Abstract

T was seven o'clock on a hot July morning when members of our army medical reserve units began pouring through every door of the main waiting room in Philadelphia's Thirtieth Street Station. There were men officers, nurse officers, and enlisted personnel, and all of us hot. We were glad, after breakfast, to find our designated places in the comfortably air-conditioned coaches which were to carry us to Camp Pickett, and two weeks of Active Duty for Training. Between Philadelphia and Washington the train stopped at two stations to add coaches of reservists. Another stop was made at Richmond, where coaches of 80th Division reservists were added.

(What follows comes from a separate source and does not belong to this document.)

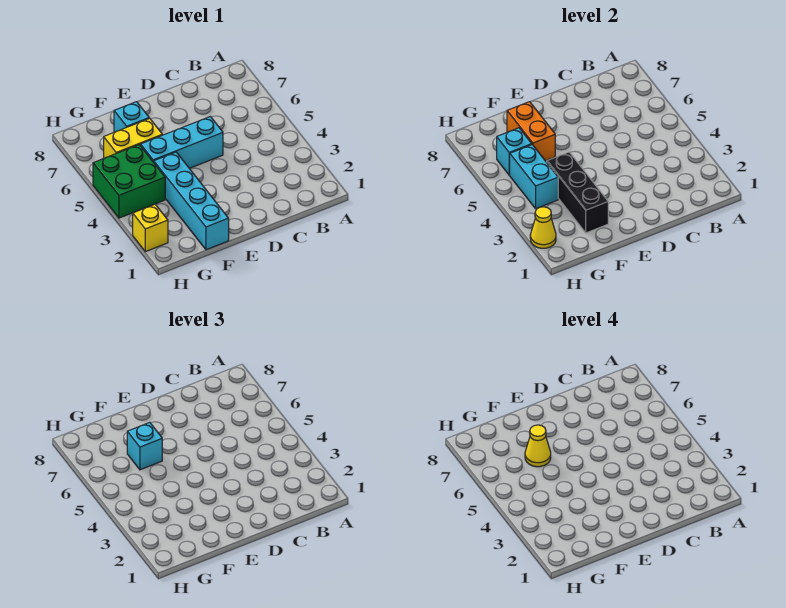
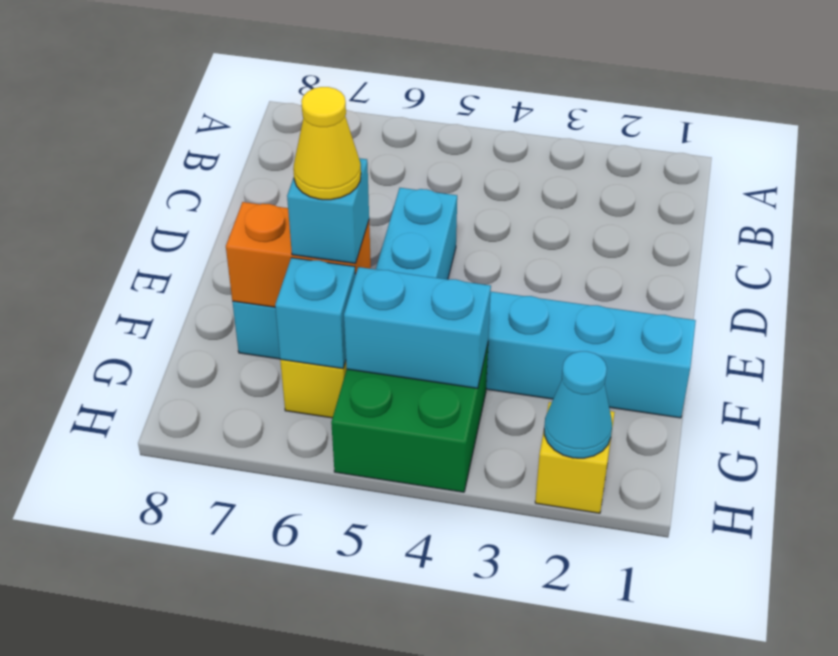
black brick F2:F4 level 2 -> none
yellow cone H2 level 2 -> cyan cone H2 level 2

The train, which had left Philadelphia with six coaches, had now grown to twenty, all filled with reservists bound for Camp Pickett. We arrived at five o'clock on the railroad siding at the camp, where a party of officers from the camp, including the chief nurse of the army hospital, and two of her assistants, welcomed us to Camp Pickett. The vigorous music of the 80th Division Band added a fine military tone to the occasion. Busses were waiting to take us to the mess hall for supper and then to our quarters. Most of us are veterans of World War II, and we had learned to make ourselves comfortable in the living quarters of wartime foreign service. That was what we expected here. However, we accepted-with surprise but no nostalgia-our single rooms in a remodeled two-story barracks, only a short walk from the hospital. The rooms were attractively furnished, some even carpeted, and a comfortable lounge, with its own separate entrance from the outside, was located at one end of the first floor corridor. A neat card on the door of each room bore the name of the nurse who was to occupy it. Next to the lounge was the kitchen, the most used room in the house. Its equipment included a large refrigerator, an electric stove, and a generous supply of dishes and silverware. At the opposite end of the corridor from the kitchen was the laundry room, with a drying and ironing room adjoining. Bathing facilities-tubs, showers, basins-were so amply provided we never needed to take turns!